The large drop in gas usage by European households and businesses was aided by a milder winter. But it also reflected energy conservation efforts, the shutdown of some energy-intensive industrial activity and a switch to alternative fuel and power sources following the sharp rise in prices that followed Russia’s full-blown invasion of Ukraine last year.

Compared with the average over the previous five years, gas consumption in the EU fell 17.7 per cent between August and March, according to figures published on Wednesday by Eurostat, the EU statistics agency. It means the EU has outstripped its target to cut gas consumption by 15 per cent over the same period, which was set as part of efforts to deal with the big fall in Russian supplies that had sparked fears of energy rationing and an industrial exodus.

“This was not just about the weather,” said Holger Schmieding, chief economist at German investment bank Berenberg. “Energy-intensive companies reduced production, households saved energy and there has been a switch to other fuel sources.”

He said data from Germany’s Federal Network Agency showed that since the start of this year households and small businesses had cut their gas consumption compared with the previous five years by 17.2 per cent, while industry had reduced usage by 18.8 per cent.

Henning Gloystein at Eurasia Group, a consultancy, said the largest driver of the drop had been the switch to other fuels, which he estimated accounted for about 60 per cent of the fall over the winter months, with the rest split between household conservation and relatively mild weather.

Gloystein said a lot of demand reduction would likely stick as they had been achieved through “improved efficiency measures”, but some of the “behavioural changes companies made might not last”. He estimated that EU gas demand would continue to decline, albeit at a slower pace, potentially falling by 3-5 per cent in 2023 as further efficiency gains are made and renewable power projects come on stream.

The EU has reduced the proportion of its gas imports from Russia to 16 per cent at the end of last year, down from 37 per cent in March 2022, according to the EU-US taskforce on energy security. Encouraging a further shift away from gas, the German government this week approved a bill banning new oil and gas heating systems from 2024 by requiring new ones to be at least 65 per cent based on renewable energy.

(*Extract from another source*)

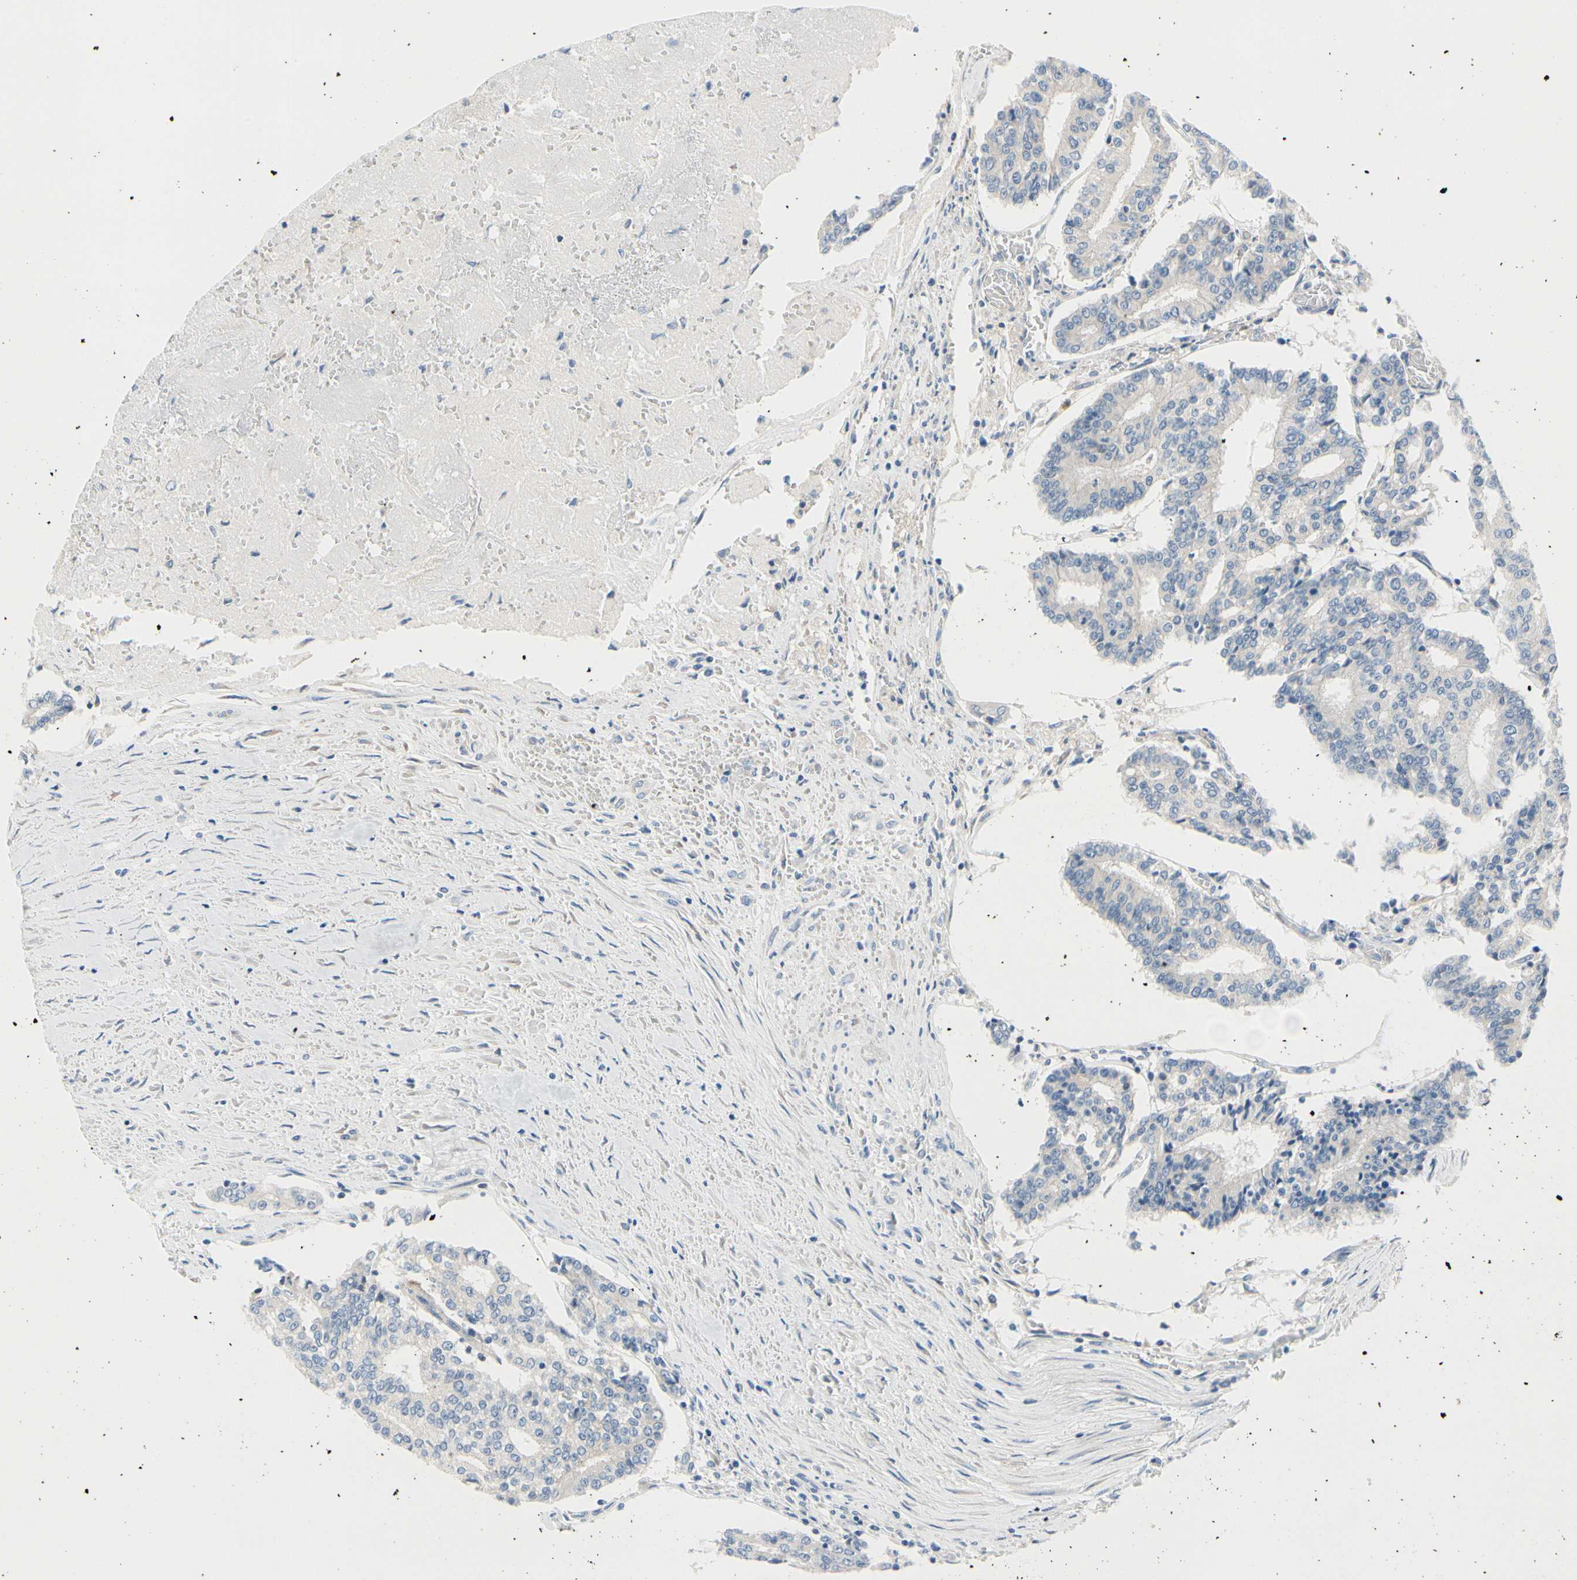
{"staining": {"intensity": "negative", "quantity": "none", "location": "none"}, "tissue": "prostate cancer", "cell_type": "Tumor cells", "image_type": "cancer", "snomed": [{"axis": "morphology", "description": "Adenocarcinoma, High grade"}, {"axis": "topography", "description": "Prostate"}], "caption": "Tumor cells show no significant protein expression in prostate cancer.", "gene": "FCER2", "patient": {"sex": "male", "age": 55}}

The larger-than-expected fall in EU gas consumption has driven a recent drop in prices, and helped boost storage levels. The TTF European gas benchmark has fallen from about €75 per megawatt hour at the end of December to near €40/MWh. Prices had peaked at a record €343/MWh in August — a level equivalent in oil terms to more than $500 a barrel.

While prices remain elevated by historical standards — in 2019 they averaged near €15/MWh — the sharp decline has helped temper inflation in eurozone economies, which has fallen from a record high of 10.6 per cent in October to 6.9 per cent in March.

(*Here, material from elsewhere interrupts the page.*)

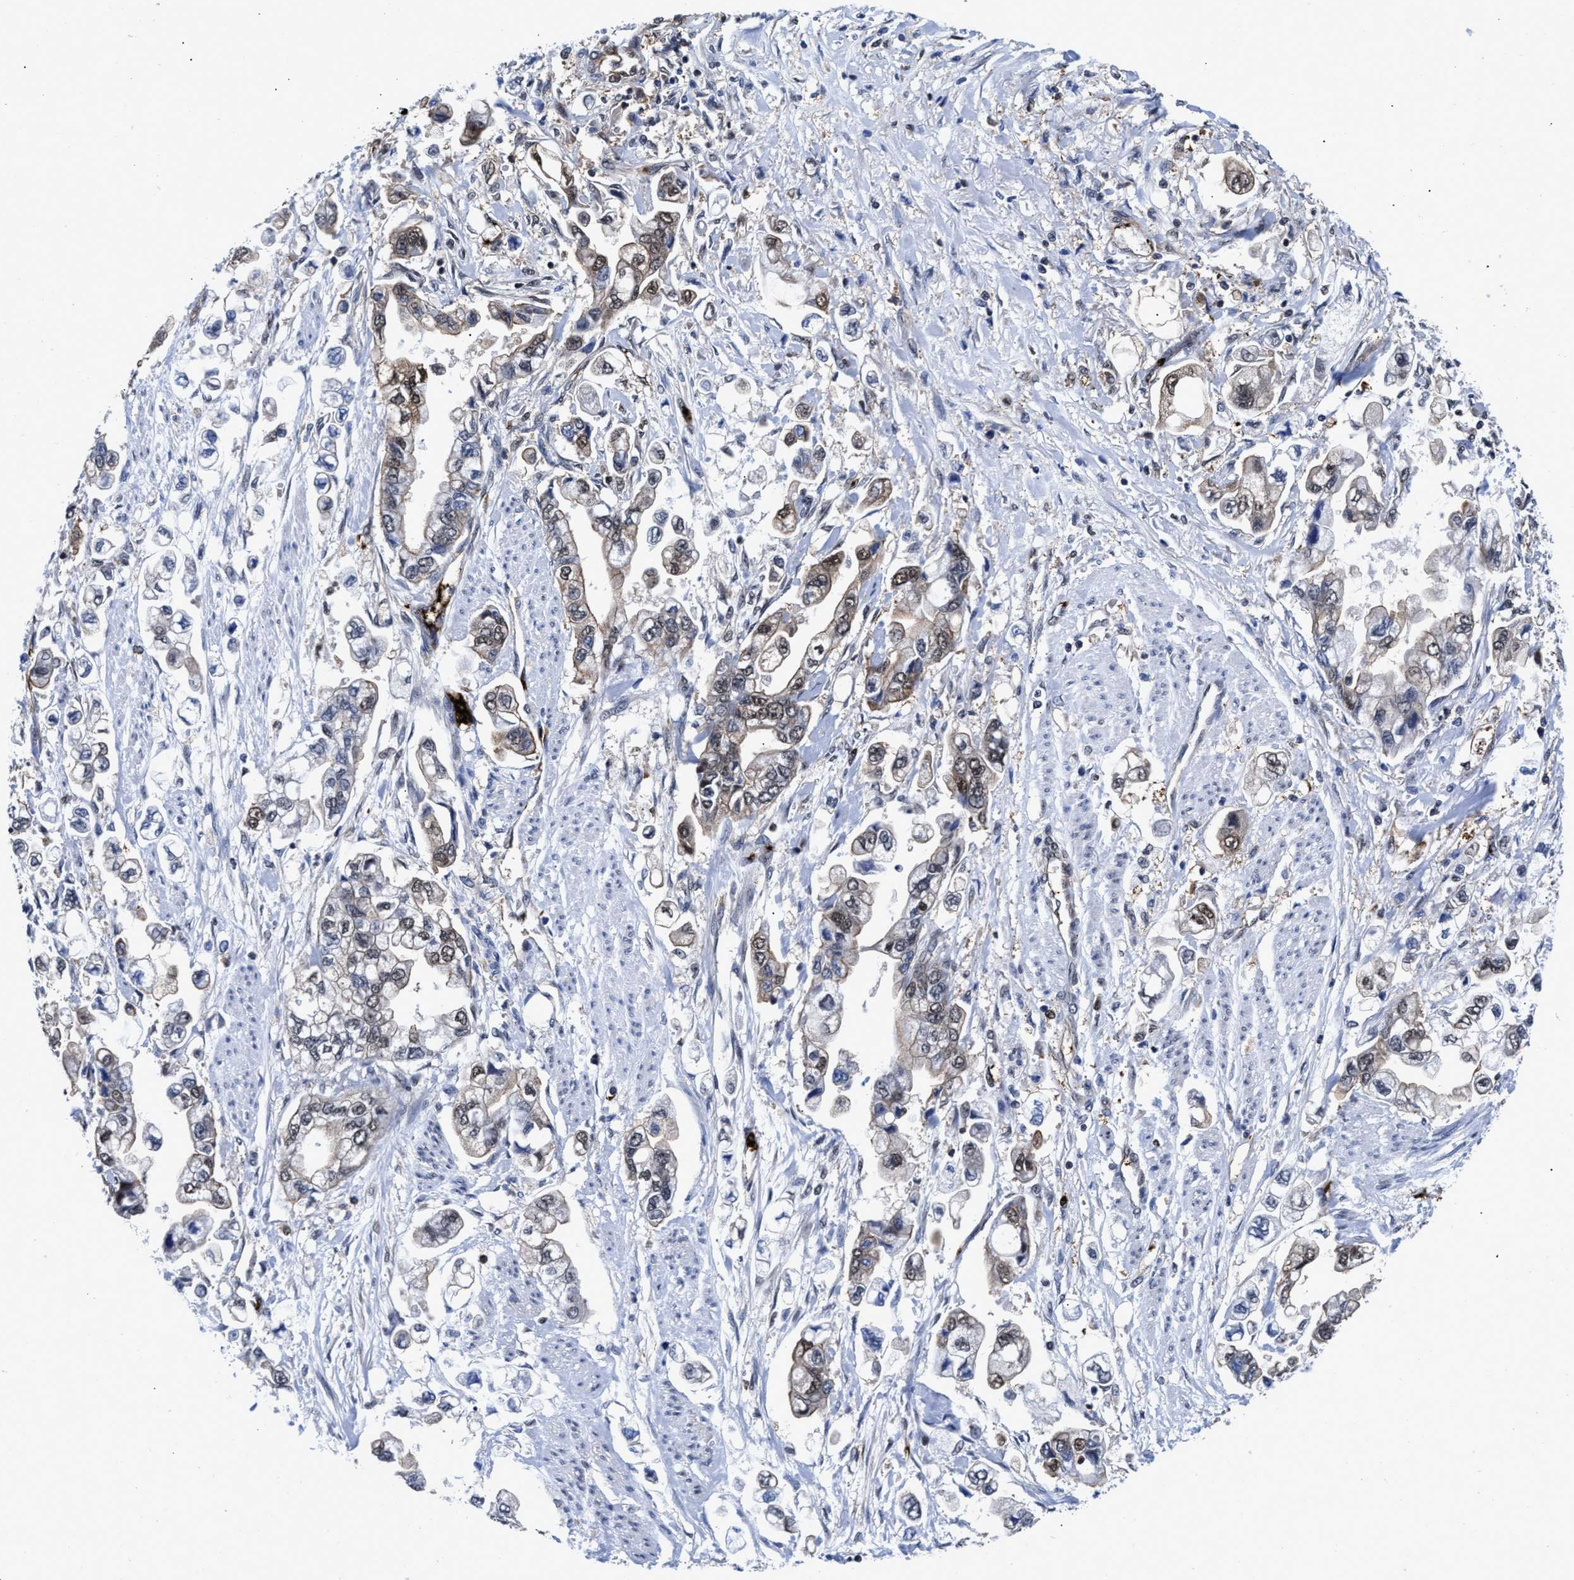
{"staining": {"intensity": "weak", "quantity": "<25%", "location": "nuclear"}, "tissue": "stomach cancer", "cell_type": "Tumor cells", "image_type": "cancer", "snomed": [{"axis": "morphology", "description": "Normal tissue, NOS"}, {"axis": "morphology", "description": "Adenocarcinoma, NOS"}, {"axis": "topography", "description": "Stomach"}], "caption": "Histopathology image shows no protein staining in tumor cells of stomach adenocarcinoma tissue. Brightfield microscopy of IHC stained with DAB (3,3'-diaminobenzidine) (brown) and hematoxylin (blue), captured at high magnification.", "gene": "ACLY", "patient": {"sex": "male", "age": 62}}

EU gas consumption stabilised recently, with the monthly reduction from the previous five-year average shrinking from a peak of 25 per cent in November to 12.3 per cent in December. However, in March it rebounded to 17.1 per cent.

Fears of energy shortages next winter receded after the EU’s gas storage reached 55.7 per cent of capacity at the start of the month, 20 percentage points above the average for the past five years, according to industry body Gas Infrastructure Europe.